__What is being asked__.
According to the text about the Food Farmacy, who qualifies for the program at Acres Home Health Center?

__Text for analysis__.
The on-site Food Farmacy at Acres Home Health Center, 818 Ringold St., opened in August 2020 and is like a mini grocery store with seasonal offerings. It is adjacent to a small kitchen where patients can receive hands-on instruction about preparing and cooking food in healthy ways, along with lessons about the importance of portion control and a balanced diet.

The local Food Farmacy is one of three within the Harris Health System, with the others being in Pasadena and the Kashmere Gardens area. The hospital system is the first in Texas to provide the service on its premises, according to dietician Melissa Prideaux, the supervisor for the program in Acres Homes.







Food farmacy kitchen

Food Farmacy patients at the Acres Home Health Center can take classes where they learn how to prepare and cook healthy food. (Photo by Adam Zuvanich)


The Houston Food Bank invested about $38,000 to build the food pantry and kitchen in Acres Homes, according to a spokesperson for Harris Health System, who said it costs about $20,000 annually to operate. Prideaux said about 90 percent of the food in the pantry is donated by the Houston Food Bank.

There are about 100 patients in the Food Farmacy program at Acres Home Health Center, Prideaux said, with most living in the vicinity of the facility. The program is open to patients of the health center who are determined to have food insecurity as well as uncontrolled diabetes.

“We have on average seen a drop in those (A1C) numbers in our patients who participate in our program, which is huge,” Prideaux said. “Even dropping just one point can be taking away a medication for that patient. It’s huge for that patient to not have to take it, and it’s huge for that patient to not have to purchase that medication.”

Vanessa Martinez, a nurse who helps administer the program, said healthier eating contributes to controlling diabetes along with medication, lifestyle and physical activity. She also said patients are not asked to eliminate anything entirely from their diets, but rather encouraged to limit their intake of certain foods.

Morales, for example, said she now limits herself to three tortillas per day. She also cuts per portion of fresh fruit in half, such as eating only one-half of a banana at a time.

[Extracted page text data]
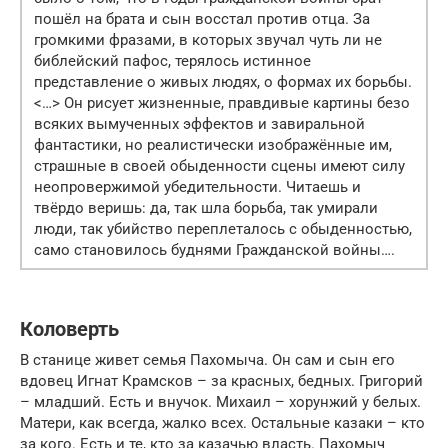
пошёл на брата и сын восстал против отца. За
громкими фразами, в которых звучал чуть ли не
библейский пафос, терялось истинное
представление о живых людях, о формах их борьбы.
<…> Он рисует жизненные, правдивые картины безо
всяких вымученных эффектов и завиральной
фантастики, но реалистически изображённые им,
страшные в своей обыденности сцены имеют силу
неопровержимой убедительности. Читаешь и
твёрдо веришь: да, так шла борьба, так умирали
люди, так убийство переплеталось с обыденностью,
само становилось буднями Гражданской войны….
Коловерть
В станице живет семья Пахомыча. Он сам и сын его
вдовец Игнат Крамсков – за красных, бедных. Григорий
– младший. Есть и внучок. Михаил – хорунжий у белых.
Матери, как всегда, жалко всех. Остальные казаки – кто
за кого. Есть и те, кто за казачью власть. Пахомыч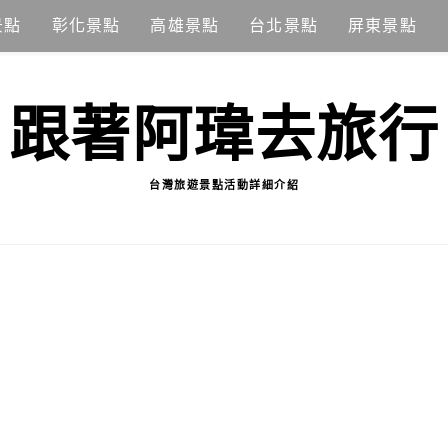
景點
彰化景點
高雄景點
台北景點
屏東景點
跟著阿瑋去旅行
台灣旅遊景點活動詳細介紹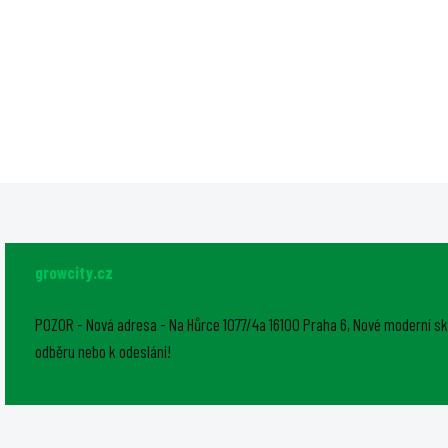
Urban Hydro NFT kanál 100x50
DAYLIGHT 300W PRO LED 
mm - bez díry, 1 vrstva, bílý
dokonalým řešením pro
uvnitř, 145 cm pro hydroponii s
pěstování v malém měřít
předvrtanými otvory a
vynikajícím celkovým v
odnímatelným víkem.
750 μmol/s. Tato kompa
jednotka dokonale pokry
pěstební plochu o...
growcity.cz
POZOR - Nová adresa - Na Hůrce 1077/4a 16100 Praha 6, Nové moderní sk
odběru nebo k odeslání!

==

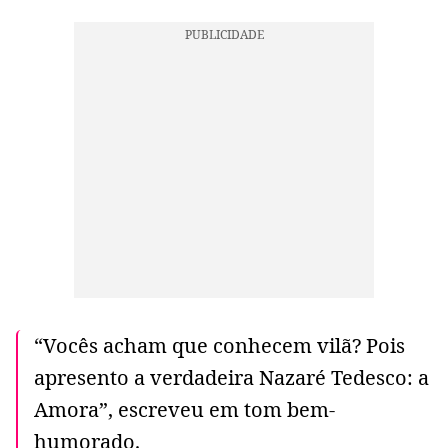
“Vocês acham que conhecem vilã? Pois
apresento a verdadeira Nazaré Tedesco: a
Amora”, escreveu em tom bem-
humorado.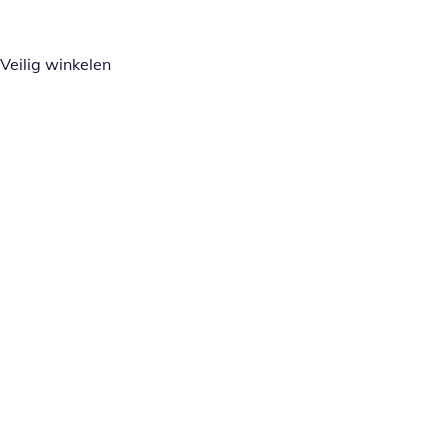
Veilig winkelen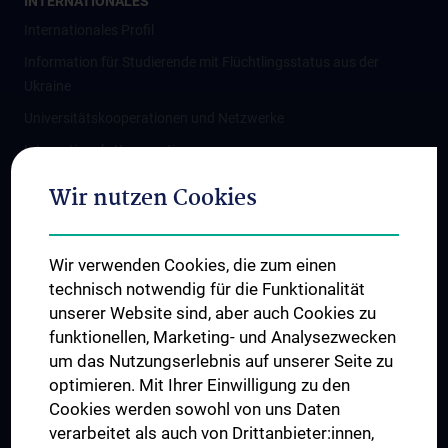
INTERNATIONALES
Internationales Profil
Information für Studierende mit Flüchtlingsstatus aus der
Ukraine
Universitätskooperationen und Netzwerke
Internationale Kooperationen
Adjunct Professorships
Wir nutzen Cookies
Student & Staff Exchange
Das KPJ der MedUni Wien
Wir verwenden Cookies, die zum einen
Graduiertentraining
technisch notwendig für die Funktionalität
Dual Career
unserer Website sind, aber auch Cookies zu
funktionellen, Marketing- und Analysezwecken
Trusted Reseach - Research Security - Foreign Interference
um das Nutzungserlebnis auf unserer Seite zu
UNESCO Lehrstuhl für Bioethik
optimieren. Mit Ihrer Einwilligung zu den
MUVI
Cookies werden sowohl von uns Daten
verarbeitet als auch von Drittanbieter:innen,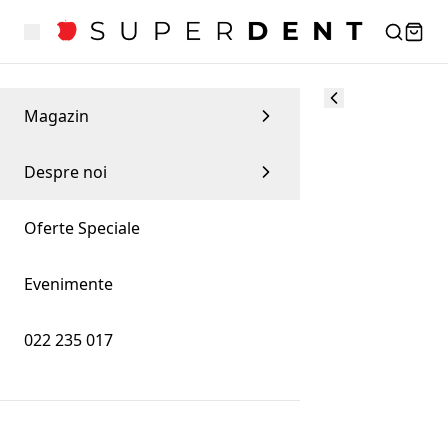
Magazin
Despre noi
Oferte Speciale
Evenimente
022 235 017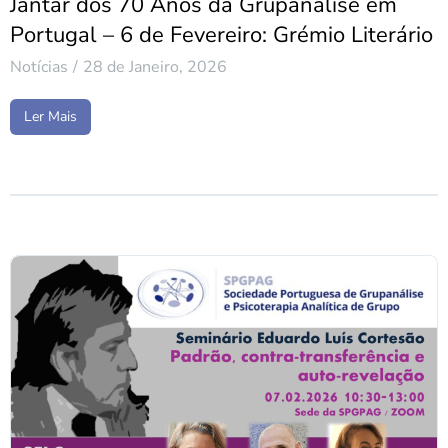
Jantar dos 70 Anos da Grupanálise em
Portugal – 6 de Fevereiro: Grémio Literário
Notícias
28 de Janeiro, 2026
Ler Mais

--

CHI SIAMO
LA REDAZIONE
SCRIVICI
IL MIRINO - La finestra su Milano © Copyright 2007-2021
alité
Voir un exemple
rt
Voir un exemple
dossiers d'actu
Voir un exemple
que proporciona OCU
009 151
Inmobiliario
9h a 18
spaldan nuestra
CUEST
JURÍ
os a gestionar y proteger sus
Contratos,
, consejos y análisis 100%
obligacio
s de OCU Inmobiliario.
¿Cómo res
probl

__Exercise answer__.
Health center patients who are determined to have food insecurity as well as uncontrolled diabetes.